### Arbeitsanweisungen
A) Wie viele Verfassungsänderungen umfasste laut dem Bericht über das türkische Verfassungsreferendum das Paket, über das abgestimmt wurde?
B) Führen Sie den Bericht über das türkische Verfassungsreferendum nach seinem letzten Satz fort.

### Vorgegebener Text
-.-.-

An einem schicksalsträchtigen Tag, dem 30. Jahrestag des Militärputsches von 1980, haben in der Türkei fast 50 Millionen Stimmberechtigte über ein Paket mit 26 grundlegenden Verfassungs-Änderungen entschieden. Betroffen sind insbesondere die Strukturen bei Armee und Justiz. Die derzeit geltenden Gesetze sind weitgehend 1982 von den damaligen Militärs durchgedrückt worden. Die Abstimmung am Sonntag (12.09.2010) war überschattet vom neu aufgeflammten Streit zwischen säkularen und islamischen Kräften im EU-Anwärterland.

Referendum ein Test für Erdogans Politik

Die Volksbefragung galt auch als Vertrauenstest für den konservativen Ministerpräsidenten Recep Tayyip Erdogan und seine islamisch geprägte Partei AKP. Ein knappes Jahr vor der für den Sommer 2011 geplanten Parlamentswahl gelang es Erdogan, auch jene Kräfte für sich zu mobilisieren, die sonst wohl nicht für seine AKP stimmen würden.

-.-.-

### Extrahierte Daten
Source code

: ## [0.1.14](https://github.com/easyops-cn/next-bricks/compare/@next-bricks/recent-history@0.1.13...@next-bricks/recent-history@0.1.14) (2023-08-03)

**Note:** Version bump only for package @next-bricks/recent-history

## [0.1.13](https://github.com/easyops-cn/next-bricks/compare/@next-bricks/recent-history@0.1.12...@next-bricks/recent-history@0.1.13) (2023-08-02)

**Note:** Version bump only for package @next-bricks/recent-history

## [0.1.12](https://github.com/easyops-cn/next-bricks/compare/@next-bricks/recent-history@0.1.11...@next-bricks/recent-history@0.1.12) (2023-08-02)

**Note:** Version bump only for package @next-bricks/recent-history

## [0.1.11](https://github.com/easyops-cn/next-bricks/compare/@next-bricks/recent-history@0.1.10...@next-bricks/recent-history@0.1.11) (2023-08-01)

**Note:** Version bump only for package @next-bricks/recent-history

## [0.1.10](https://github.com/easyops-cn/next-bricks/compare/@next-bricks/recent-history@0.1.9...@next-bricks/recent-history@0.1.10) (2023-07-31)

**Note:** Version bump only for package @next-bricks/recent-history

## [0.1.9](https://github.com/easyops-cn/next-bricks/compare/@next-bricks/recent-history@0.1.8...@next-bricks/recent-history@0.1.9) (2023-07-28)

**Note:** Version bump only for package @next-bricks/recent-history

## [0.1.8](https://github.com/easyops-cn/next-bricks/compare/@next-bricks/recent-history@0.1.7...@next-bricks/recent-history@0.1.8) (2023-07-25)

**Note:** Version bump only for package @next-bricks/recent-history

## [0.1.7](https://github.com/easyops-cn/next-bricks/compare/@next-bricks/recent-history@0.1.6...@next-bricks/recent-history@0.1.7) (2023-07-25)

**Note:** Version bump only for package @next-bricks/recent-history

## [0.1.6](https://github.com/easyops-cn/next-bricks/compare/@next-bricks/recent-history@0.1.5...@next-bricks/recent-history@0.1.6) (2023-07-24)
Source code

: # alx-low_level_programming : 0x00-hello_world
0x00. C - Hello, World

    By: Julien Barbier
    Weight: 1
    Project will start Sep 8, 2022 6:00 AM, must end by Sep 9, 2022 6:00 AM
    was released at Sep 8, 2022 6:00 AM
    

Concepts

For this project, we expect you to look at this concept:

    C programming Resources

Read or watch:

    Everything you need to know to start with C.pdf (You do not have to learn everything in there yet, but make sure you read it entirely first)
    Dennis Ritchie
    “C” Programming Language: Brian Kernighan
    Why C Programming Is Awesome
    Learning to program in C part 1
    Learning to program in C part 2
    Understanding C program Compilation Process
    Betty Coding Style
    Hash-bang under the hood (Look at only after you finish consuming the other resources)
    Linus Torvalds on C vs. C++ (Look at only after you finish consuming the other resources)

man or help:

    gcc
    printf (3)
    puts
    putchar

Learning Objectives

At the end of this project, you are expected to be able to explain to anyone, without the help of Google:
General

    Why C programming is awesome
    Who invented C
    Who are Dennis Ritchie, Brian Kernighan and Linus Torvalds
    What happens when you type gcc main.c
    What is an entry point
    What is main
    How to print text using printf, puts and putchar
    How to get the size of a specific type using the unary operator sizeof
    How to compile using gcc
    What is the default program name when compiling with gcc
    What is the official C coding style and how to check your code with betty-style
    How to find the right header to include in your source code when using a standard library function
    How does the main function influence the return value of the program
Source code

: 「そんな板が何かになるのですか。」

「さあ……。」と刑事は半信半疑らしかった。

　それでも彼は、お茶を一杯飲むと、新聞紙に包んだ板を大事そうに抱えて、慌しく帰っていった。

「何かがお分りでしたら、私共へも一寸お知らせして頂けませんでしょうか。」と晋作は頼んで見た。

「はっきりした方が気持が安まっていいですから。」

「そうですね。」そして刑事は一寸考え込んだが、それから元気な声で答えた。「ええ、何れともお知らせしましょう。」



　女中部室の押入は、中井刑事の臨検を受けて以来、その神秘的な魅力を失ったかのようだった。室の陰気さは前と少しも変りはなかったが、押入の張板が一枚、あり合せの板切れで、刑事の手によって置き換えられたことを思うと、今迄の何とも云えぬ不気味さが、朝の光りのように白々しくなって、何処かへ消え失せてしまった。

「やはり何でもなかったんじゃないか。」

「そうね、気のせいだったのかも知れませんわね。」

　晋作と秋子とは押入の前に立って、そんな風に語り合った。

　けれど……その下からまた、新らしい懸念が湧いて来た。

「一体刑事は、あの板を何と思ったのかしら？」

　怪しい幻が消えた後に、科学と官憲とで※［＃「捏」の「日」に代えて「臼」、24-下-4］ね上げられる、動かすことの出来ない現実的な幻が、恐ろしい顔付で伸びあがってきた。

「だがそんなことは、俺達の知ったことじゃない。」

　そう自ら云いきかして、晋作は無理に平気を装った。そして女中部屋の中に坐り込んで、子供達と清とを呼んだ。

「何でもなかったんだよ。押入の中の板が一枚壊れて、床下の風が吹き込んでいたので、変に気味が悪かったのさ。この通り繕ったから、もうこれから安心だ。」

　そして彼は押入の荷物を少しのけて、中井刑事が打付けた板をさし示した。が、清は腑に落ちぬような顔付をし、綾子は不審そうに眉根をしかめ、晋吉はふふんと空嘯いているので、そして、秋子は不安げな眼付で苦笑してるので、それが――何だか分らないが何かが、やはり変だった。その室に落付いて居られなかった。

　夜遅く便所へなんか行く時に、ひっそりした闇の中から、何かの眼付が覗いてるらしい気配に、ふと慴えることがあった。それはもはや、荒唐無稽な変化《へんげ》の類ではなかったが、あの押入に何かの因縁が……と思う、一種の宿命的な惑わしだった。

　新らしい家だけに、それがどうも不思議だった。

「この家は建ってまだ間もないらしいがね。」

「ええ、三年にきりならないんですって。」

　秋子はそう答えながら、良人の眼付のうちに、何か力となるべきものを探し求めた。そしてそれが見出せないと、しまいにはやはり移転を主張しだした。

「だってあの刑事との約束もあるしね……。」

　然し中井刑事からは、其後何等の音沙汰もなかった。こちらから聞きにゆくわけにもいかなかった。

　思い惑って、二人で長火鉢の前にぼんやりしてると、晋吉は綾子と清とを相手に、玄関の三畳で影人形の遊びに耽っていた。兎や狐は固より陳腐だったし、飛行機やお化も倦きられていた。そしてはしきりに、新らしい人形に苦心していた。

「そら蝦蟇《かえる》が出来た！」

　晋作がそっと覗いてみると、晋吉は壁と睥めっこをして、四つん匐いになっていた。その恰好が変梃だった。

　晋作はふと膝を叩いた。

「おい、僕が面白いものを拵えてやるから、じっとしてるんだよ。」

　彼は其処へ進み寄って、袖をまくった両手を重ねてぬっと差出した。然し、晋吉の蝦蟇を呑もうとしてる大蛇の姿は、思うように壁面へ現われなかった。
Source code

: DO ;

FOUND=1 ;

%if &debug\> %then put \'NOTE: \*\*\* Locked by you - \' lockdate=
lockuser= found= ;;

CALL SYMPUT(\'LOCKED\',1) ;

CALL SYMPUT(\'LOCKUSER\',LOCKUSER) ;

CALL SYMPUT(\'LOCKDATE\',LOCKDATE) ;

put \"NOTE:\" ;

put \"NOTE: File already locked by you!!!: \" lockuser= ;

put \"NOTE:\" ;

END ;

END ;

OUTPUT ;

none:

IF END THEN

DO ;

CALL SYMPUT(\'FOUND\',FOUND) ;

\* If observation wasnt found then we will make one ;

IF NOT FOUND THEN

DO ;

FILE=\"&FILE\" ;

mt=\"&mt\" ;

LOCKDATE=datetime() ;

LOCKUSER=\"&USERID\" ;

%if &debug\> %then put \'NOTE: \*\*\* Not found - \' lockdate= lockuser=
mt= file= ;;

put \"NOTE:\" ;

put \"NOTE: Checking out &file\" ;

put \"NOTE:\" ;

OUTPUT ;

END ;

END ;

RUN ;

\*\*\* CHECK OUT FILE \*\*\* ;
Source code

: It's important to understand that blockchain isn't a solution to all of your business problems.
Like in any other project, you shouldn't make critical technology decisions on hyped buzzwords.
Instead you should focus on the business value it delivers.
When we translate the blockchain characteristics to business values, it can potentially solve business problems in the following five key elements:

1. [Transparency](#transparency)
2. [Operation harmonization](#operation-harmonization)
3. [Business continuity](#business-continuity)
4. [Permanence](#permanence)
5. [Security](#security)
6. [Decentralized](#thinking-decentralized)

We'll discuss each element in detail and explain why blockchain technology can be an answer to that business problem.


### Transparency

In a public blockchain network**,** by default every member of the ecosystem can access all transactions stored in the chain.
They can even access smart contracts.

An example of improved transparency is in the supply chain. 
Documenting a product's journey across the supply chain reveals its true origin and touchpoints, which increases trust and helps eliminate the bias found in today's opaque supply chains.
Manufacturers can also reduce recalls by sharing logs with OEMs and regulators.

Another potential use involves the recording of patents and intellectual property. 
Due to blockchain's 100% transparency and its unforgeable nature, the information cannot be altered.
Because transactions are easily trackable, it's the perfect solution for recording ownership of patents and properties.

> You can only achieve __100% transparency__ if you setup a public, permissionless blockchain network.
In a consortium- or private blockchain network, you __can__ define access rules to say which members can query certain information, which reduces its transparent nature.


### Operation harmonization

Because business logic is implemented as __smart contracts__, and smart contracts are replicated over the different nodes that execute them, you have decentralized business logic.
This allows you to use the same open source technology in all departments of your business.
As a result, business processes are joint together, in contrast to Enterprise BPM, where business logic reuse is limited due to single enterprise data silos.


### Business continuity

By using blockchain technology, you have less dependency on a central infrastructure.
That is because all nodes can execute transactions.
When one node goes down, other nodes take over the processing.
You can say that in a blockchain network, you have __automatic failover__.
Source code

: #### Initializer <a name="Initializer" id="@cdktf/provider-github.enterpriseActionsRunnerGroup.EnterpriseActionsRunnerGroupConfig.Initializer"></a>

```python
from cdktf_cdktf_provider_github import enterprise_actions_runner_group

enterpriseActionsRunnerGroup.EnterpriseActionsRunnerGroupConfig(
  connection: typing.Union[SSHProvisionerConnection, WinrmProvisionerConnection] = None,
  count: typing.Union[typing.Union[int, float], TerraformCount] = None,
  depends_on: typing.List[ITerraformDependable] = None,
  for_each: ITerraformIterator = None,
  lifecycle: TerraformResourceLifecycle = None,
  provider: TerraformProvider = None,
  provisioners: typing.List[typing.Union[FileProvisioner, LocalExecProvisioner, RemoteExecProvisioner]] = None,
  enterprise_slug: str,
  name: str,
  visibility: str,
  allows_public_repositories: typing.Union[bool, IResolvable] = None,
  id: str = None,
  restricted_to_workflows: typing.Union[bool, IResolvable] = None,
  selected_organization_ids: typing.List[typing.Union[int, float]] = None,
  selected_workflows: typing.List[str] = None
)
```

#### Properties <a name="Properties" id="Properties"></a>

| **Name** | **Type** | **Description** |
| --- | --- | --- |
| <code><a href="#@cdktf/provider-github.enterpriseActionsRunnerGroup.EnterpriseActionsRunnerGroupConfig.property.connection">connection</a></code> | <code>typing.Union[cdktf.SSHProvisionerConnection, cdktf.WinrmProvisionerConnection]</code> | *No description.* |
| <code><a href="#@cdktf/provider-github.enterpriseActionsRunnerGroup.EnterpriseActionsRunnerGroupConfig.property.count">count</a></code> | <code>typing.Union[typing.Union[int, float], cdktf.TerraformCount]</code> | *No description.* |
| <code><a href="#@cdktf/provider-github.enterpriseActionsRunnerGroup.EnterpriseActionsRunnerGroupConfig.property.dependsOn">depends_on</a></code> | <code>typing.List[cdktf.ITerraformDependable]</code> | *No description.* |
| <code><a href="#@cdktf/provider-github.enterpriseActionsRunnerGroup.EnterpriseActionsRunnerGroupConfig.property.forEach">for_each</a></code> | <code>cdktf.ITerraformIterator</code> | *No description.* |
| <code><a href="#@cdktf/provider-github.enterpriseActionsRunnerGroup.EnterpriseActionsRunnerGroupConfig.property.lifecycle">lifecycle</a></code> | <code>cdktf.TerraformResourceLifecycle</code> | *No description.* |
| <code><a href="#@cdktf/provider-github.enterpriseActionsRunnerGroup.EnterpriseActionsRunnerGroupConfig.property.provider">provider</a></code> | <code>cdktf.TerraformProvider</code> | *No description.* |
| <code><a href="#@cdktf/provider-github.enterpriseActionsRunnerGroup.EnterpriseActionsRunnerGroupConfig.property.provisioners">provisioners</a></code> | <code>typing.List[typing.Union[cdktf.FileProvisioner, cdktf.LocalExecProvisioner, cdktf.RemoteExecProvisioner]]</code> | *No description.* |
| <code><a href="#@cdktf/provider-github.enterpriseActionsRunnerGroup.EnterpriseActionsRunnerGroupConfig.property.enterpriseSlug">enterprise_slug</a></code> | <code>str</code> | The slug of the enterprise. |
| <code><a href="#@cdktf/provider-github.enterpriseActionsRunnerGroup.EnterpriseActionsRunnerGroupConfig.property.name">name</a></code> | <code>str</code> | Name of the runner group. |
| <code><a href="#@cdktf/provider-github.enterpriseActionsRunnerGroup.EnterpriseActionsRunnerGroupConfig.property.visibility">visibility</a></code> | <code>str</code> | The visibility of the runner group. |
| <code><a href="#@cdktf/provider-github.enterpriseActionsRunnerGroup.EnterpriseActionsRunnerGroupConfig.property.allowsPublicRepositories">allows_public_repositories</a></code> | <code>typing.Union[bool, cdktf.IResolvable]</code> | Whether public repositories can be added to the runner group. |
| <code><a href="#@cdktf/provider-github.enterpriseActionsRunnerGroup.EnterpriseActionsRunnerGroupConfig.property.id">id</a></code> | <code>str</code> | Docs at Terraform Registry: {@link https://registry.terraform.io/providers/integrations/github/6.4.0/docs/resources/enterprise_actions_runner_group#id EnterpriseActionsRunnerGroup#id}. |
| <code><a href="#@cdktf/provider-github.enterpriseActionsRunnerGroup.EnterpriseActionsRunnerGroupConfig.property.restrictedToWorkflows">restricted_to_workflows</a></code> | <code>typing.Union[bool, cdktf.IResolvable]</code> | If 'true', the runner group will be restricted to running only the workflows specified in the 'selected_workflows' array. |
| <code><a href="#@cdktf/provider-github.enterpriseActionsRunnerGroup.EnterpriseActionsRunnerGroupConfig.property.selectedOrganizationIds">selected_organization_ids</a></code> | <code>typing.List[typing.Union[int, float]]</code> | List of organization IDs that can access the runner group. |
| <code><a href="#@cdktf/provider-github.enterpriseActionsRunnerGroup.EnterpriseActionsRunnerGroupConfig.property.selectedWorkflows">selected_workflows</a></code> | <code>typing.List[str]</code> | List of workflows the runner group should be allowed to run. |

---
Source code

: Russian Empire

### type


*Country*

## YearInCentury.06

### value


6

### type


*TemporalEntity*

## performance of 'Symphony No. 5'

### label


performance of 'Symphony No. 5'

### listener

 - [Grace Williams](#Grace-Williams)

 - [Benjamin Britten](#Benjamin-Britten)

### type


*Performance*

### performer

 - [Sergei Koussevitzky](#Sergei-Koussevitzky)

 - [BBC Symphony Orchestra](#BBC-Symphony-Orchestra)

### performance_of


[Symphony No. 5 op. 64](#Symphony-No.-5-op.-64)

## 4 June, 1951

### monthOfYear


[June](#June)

-.-.-

### Lösungen
A) Das Paket umfasste 26 grundlegende Verfassungsänderungen.

B)
Die Opposition dagegen wirft dem Regierungschef vor, er wolle vor allem die Justiz unter seine Kontrolle bringen. Sie sehen in der angestrebten Reform einen weiteren Versuch der konservativ-islamischen Kräfte, die weltliche Ausrichtung der Türkei zu untergraben und den Einfluss der Religion zu stärken.

Reform des Verfassungsgerichts

Polizisten vor dem Eingang zum Verfassungsgericht in Ankara (Foto: AP)
Verfassungsgericht in AnkaraBild: AP

Zu den umstrittensten Veränderungen zählt die Reform des Verfassungsgerichts, das gemeinsam mit dem Militär als "Hüterin des säkularen Charakters" des Landes gilt. Das Parlament soll künftig mehr Einfluss auf die Bestellung von Richtern erhalten. Der Kreis der in Frage kommenden Kandidaten für die wichtigsten Posten soll vergrößert, ihre Amtszeit auf zwölf Jahre beschränkt werden. Zudem sollen auch Einzelpersonen das Verfassungsgericht anrufen können.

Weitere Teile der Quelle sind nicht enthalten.